映画は、イベントの準備段階から、それが全米を巻き込む大きなムーブメントとなり、3日間のウッドストック・フェスティバルが終了するところまで、エリオットの両親や友人、マイケルや主催者側スタッフを中心に描いていきます。60年代から70年代にかけての音楽や風俗が随所に挿入され、この時代のvibeがリアルに伝わってきます。
驚いたのは、コンサートのステージ映像が一つも使われていないこと。こういう映画でありがちな、当時の資料映像さえ出てきません。厳密にいえば、旧式のテレビにアポロ計画やベトナム戦争のニュース映像が映ったりしますが、ウッドストック・フェスティバルに関する過去の映像は一切出てこないのです。

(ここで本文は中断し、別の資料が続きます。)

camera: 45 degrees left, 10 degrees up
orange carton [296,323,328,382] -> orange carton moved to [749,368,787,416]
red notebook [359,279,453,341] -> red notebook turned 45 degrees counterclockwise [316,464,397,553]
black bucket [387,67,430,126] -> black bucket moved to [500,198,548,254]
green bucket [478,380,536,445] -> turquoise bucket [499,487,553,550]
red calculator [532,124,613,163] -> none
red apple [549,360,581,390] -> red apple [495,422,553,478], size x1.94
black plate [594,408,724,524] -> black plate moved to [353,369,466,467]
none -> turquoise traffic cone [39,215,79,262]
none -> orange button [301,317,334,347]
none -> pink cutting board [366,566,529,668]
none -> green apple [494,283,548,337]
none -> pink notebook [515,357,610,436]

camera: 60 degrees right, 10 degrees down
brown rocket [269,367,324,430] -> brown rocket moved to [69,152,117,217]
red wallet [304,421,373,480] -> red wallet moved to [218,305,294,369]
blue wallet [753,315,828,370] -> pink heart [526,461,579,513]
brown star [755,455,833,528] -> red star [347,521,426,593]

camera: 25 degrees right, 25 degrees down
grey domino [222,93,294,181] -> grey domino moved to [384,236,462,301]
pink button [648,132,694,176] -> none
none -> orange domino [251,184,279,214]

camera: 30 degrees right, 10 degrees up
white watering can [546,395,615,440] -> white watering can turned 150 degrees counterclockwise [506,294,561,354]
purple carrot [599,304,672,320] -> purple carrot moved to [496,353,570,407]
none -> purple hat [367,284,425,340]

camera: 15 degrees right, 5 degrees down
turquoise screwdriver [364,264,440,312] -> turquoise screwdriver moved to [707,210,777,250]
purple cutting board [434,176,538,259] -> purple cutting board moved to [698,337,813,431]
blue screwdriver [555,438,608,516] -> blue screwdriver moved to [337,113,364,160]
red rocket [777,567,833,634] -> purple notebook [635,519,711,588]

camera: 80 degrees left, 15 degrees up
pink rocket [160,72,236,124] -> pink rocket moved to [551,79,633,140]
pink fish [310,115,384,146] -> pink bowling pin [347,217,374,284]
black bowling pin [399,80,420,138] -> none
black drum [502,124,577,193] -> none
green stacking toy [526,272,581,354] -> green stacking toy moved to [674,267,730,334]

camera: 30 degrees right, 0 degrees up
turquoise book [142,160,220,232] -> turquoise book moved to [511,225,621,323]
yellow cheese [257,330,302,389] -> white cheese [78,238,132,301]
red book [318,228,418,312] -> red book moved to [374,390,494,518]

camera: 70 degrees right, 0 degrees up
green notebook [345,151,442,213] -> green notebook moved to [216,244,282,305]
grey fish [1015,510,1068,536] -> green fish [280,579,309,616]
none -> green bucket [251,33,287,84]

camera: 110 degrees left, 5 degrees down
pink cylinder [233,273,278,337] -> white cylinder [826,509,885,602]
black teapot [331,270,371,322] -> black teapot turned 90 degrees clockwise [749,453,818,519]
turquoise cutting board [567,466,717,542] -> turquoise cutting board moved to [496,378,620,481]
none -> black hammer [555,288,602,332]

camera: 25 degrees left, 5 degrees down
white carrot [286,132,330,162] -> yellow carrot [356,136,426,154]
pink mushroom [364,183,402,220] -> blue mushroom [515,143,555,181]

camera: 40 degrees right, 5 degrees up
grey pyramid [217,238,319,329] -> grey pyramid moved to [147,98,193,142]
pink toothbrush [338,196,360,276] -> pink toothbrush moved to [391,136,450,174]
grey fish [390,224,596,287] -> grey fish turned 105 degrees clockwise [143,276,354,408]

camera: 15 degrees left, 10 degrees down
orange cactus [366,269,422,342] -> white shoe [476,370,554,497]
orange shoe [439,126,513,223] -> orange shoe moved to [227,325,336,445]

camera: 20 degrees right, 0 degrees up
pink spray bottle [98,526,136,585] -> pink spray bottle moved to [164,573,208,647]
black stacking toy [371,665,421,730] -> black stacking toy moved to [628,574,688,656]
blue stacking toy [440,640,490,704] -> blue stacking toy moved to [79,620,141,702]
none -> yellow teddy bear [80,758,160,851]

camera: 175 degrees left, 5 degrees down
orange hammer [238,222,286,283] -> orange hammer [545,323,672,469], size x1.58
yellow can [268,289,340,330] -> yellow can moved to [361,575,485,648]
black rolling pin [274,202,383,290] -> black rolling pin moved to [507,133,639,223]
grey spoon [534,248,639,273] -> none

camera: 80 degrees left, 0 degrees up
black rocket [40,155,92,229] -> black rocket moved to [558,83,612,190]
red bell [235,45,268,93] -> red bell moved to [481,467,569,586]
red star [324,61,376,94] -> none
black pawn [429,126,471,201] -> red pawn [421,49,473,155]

道路に延々と続く車列や、会場を埋め尽くす群衆も、すべてこの映画のために撮ったものだそう。それらの映像を4分割や6分割のマルチ画面で流すことで、準備の慌ただしさや、さまざまなことが同時に発生し、世界が一つになっていく感覚を伝えています。
撮影は「キングス&クイーン(Rois et reine)」や「イントゥ・ザ・ワイルド(Into the Wild)」のエリック・ゴーティエ(Eric Gautier)。レオス・カラックス(Leos Carax)の「ポーラX(Pola X)」等も撮っている実力派です。
ちなみに「イントゥ・ザ・ワイルド」のエミール・ハーシュ(Emile Hirsch)が、エリオットの親友でベトナム帰還兵のビリー役で出演しています。また、女装のセキュリティ、ヴィルマ役のリーヴ・シュレイバー(Liev Schreiber)は舞台でも活躍する演技派ですが、「愛する人(Mother and Child)」のナオミ・ワッツ(Naomi Watts)のパートナーとしても有名な人です。
この映画のテーマをあえて一つ挙げれば「フリーダム」だと思います。自由とは何かを問う映画。後半に「家族に縛られている、どこかに行ってしまいたい」と語るエリオットに対し、マイケル・ラングのアシスタントのティーシャが「そういう自分だけの見方が世界を悪くする」と諌めるシーンがあります。そして映画の終盤、なぜこの強欲な母親とずっと一緒にいるのかと問うエリオットに、父親は「愛しているからだ」と答えるシーンが出てきます。いかにもアン・リーらしい価値観、家族の絆の描き方だと思いました。
いずれにしても、巧みな構成ときめ細かな演出、素晴らしい映像と編集で、最初から最後までアン・リーの凄さを思い知らされる映画です。